Let’s test the implications of changing the safeguarding configuration from a Warning to an Error message.

  • First, run this code to count the frequency of each category within a categorical variable:

R

linelist_data %>%
  dplyr::select(case_id, gender) %>%
  dplyr::count(gender)
  • Set the behavior for lost tags in a linelist to “error” as follows:

R

# set behavior to "error"
linelist::lost_tags_action(action = "error")
  • Now, re - run the above code chunk with dplyr::count().

Identify:

  • What is the difference in the output between a Warning and an Error?

  • What could be the implications of this change for your daily data analysis pipeline during an outbreak response?

Deciding between Warning or Error message will depend on the level of attention or flexibility you need when losing tags. One will alert you about a change but will continue running the code downstream. The other will stop your analysis pipeline and the rest will not be executed.

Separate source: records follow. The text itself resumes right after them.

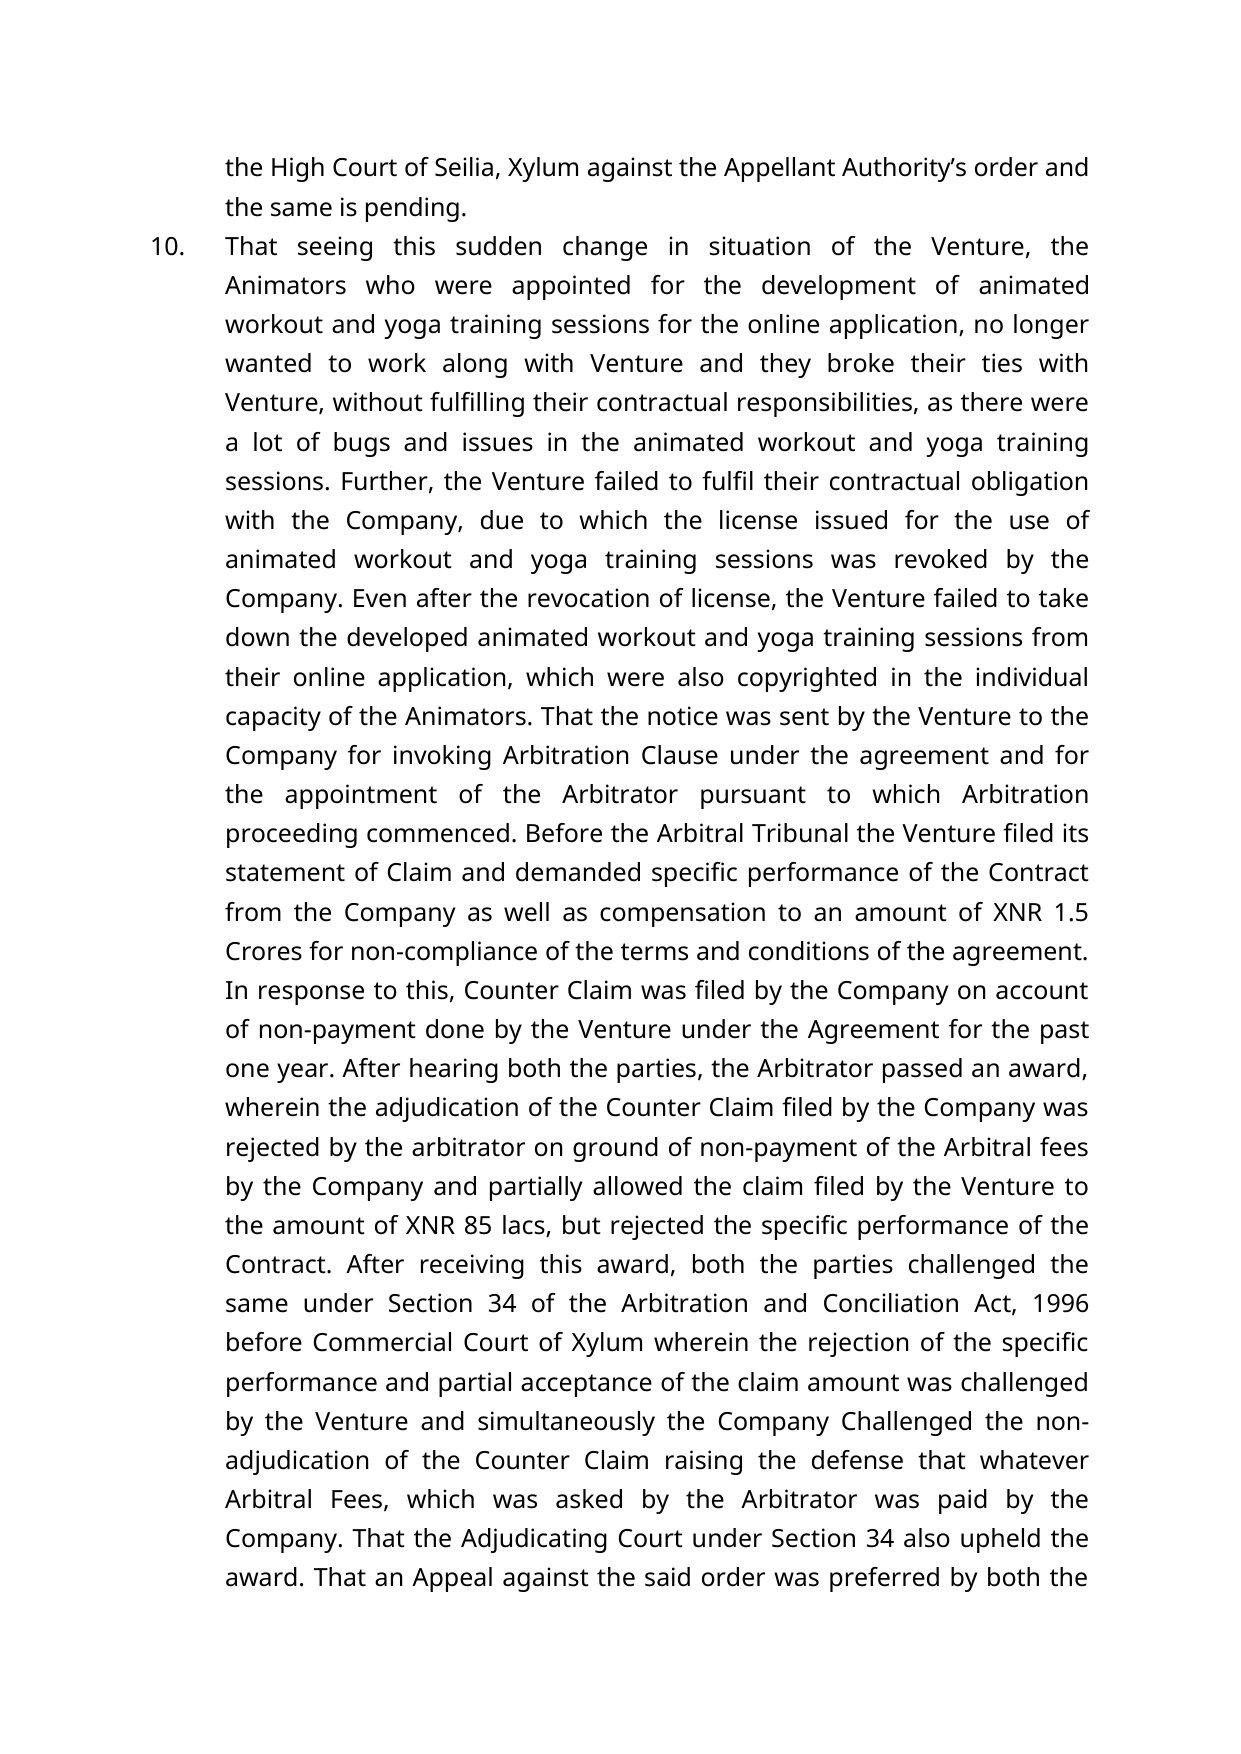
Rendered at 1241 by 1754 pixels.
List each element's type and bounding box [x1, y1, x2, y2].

list [150, 150, 1090, 223]
list [150, 228, 1090, 1594]
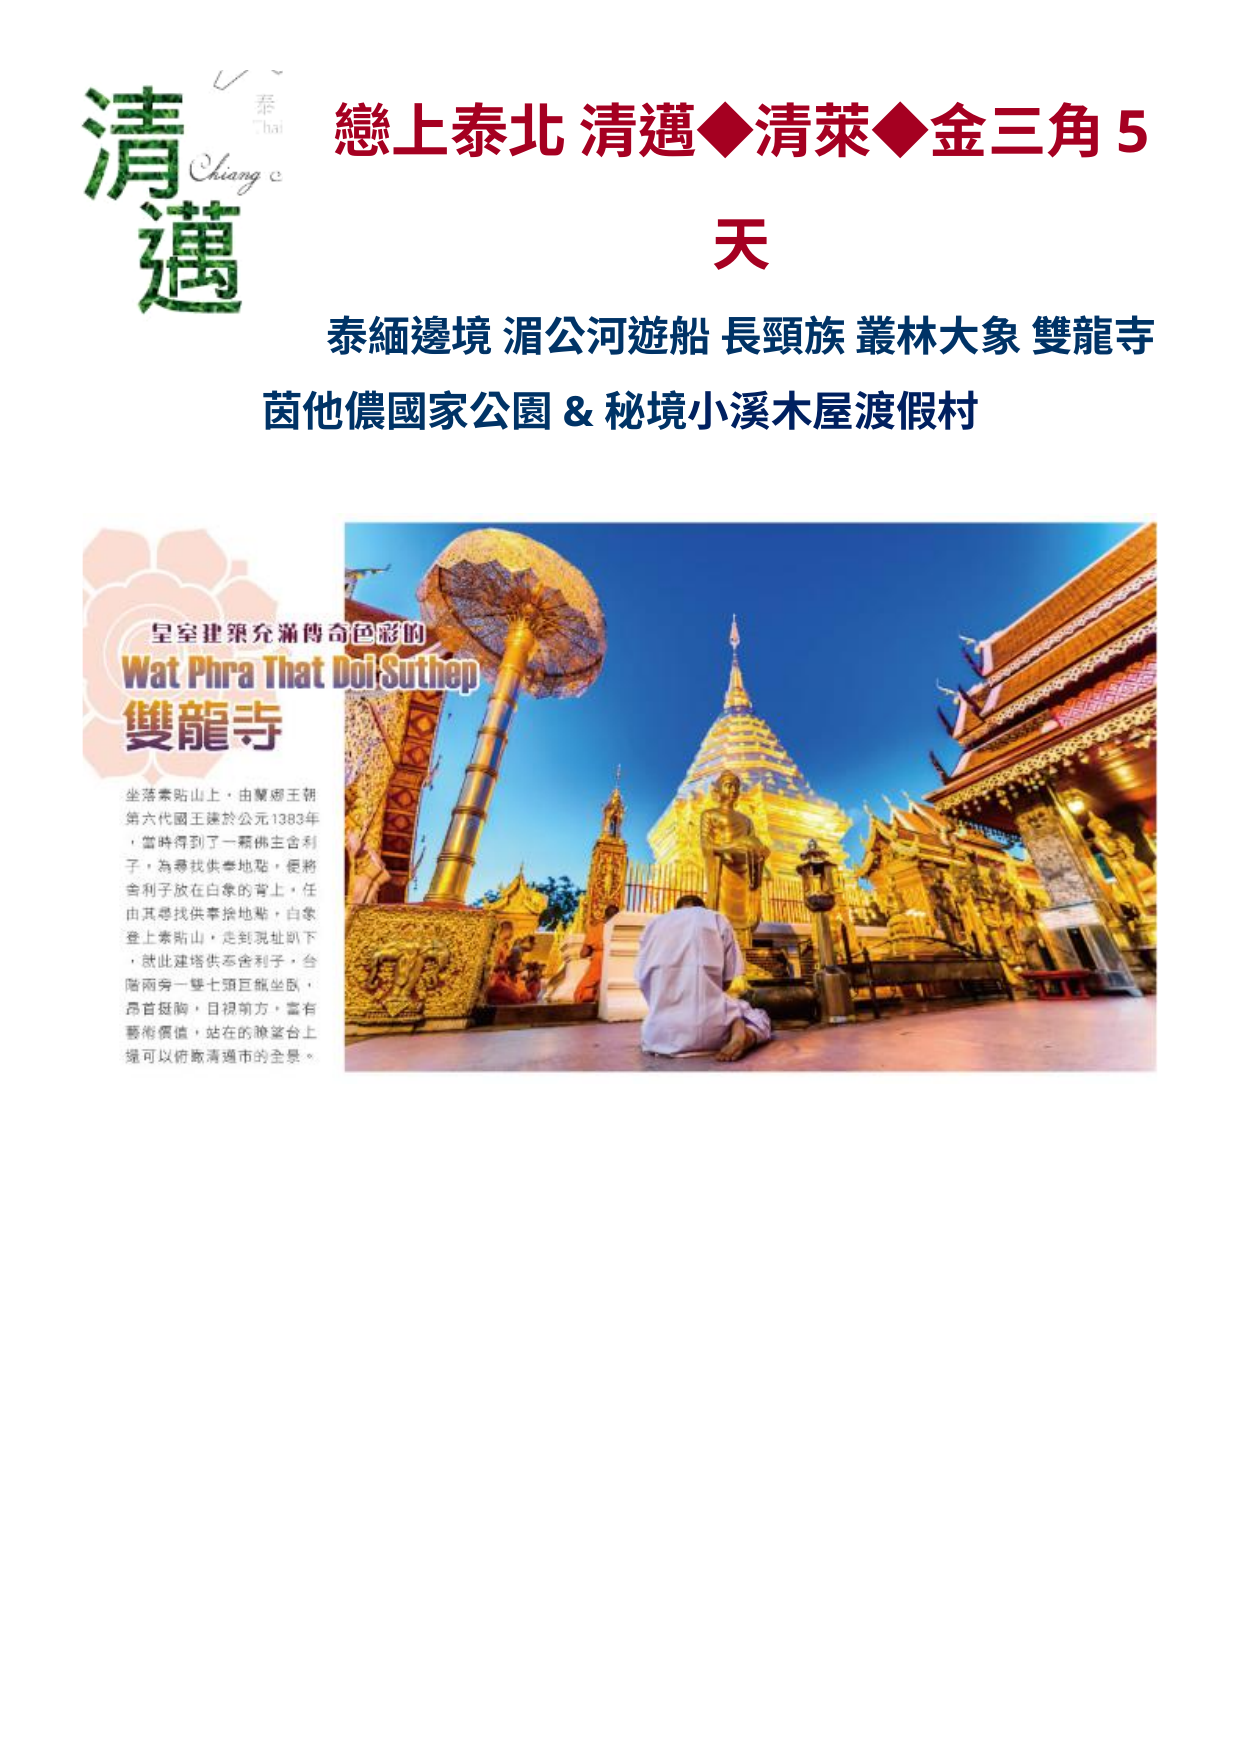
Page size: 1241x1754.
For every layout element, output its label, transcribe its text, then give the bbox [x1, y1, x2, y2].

text 泰緬邊境 湄公河遊船 長頸族 叢林大象 雙龍寺 茵他儂國家公園 & 秘境小溪木屋渡假村 [59, 296, 1181, 446]
picture [54, 70, 282, 328]
picture [82, 513, 1158, 1084]
text 戀上泰北 清邁◆清萊◆金三角5天 [282, 71, 1181, 296]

A data reading, cleaning and validation script may require a more stable or fixed pipeline. An exploratory data analysis may require a more flexible approach. These two processes can be isolated in different scripts or repositories to adjust the safeguarding according to your needs.

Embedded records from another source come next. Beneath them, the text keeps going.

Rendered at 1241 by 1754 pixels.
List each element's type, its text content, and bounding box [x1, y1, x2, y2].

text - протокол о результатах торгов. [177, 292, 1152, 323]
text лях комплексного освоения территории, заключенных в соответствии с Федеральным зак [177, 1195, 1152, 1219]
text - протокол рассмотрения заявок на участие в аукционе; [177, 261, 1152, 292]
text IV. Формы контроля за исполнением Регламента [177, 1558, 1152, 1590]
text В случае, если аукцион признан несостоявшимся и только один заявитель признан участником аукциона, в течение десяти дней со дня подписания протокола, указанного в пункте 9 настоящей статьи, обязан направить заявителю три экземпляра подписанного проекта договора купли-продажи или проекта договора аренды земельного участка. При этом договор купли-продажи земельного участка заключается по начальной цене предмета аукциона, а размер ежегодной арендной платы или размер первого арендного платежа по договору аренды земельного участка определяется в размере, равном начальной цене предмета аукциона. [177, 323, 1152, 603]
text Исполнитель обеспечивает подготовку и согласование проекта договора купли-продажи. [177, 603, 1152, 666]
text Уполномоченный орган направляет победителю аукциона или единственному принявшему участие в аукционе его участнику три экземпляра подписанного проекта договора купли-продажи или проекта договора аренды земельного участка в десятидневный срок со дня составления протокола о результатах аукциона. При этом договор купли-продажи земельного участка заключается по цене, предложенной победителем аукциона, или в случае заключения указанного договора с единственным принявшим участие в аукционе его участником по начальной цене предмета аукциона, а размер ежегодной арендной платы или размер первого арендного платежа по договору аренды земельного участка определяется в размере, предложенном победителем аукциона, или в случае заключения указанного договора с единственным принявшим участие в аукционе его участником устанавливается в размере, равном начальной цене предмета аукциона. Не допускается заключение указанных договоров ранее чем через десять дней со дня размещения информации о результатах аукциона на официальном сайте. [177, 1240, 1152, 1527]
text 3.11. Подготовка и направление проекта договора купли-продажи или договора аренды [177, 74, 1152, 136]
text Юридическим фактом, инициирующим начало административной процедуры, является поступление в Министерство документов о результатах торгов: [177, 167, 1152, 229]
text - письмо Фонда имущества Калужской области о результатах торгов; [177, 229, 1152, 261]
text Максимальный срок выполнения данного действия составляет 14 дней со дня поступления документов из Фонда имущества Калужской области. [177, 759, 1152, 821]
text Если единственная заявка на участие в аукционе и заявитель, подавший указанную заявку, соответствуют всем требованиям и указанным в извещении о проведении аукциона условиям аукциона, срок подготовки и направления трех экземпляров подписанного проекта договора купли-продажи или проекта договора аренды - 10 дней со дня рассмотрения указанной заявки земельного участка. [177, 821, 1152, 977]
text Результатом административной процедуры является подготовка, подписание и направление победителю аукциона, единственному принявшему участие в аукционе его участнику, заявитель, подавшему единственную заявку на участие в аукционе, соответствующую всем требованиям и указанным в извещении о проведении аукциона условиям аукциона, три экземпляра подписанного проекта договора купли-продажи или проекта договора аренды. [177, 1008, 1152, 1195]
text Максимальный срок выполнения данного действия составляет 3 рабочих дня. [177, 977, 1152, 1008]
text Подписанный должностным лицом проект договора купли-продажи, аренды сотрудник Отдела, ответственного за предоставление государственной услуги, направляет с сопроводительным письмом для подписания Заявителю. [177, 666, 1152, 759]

Before you continue, set the configuration back again to the default option of Warning:

R

# set behavior to the default option: "warning"
linelist::lost_tags_action()

OUTPUT

Lost tags will now issue a warning.

A linelist object resembles a data frame but offers richer features and functionalities. Packages that are linelist - aware can leverage these features. For example, you can extract a data frame of only the tagged columns using the linelist::tags_df() function, as shown below:

R

linelist::tags_df(linelist_data)

OUTPUT

# A tibble: 15,000 × 3
      id date_onset gender
   <int> <IDate>    <chr>
 1 14905 2015-03-15 male
 2 13043 2013-09-11 female
 3 14364 2014-02-09 female
 4 14675 2014-10-19 <NA>
 5 12648 2014-06-08 female
 6 14274 2015-04-05 female
 7 14132 NA         male
 8 14715 NA         female
 9 13435 2014-07-09 male
10 14816 2015-06-29 female
# ℹ 14,990 more rows

This allows for the use of tagged variables only in downstream analysis, which will be useful for the next episode!

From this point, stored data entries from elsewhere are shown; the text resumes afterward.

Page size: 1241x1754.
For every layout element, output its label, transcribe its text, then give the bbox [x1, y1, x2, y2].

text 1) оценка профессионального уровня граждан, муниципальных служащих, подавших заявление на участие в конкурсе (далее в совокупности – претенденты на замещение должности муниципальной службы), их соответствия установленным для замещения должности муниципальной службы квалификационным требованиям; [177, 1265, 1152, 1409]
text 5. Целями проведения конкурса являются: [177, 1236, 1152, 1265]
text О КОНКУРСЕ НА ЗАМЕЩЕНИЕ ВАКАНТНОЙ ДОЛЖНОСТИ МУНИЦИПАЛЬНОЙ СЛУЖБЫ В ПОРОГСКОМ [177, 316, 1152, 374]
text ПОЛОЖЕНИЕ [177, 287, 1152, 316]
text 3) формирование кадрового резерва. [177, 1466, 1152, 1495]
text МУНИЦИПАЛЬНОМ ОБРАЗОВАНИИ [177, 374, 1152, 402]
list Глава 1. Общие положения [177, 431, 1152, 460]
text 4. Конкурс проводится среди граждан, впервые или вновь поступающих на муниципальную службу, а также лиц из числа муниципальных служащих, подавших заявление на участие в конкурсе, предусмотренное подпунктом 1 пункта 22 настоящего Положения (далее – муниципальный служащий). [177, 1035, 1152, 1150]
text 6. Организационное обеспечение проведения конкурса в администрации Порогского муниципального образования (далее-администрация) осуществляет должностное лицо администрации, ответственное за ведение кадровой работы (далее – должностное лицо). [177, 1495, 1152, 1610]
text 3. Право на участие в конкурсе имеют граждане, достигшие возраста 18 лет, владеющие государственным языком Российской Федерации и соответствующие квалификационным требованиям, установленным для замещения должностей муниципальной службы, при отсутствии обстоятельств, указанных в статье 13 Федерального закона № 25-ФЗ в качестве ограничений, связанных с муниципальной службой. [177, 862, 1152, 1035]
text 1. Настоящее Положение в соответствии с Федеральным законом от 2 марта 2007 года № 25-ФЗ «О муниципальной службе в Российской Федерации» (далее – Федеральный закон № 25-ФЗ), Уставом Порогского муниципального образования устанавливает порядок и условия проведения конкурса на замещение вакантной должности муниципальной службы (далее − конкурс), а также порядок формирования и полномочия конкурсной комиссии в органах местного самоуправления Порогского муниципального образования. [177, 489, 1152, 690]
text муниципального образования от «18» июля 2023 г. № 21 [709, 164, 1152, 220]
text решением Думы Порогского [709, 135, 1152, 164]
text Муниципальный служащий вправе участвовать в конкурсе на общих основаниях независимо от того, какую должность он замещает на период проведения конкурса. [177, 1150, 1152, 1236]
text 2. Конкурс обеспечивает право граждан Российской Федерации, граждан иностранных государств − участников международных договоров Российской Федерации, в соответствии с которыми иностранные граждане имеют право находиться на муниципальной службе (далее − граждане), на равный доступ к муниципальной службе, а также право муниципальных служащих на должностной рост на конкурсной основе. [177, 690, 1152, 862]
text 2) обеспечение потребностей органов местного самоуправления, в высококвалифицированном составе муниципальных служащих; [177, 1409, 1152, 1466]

When should I use {linelist}?

Data analysis during an outbreak response or mass - gathering surveillance demands a different set of “data safeguards” if compared to usual research situations. For example, your data will change or be updated over time (e.g. new entries, new variables, renamed variables).

linelist is more appropriate for this type of ongoing or long - lasting analysis. Check the “Get started” vignette section about When I should consider using {linelist}? for more information.

Key Points

  • Use the linelist package to tag, validate, and prepare case data for downstream analysis.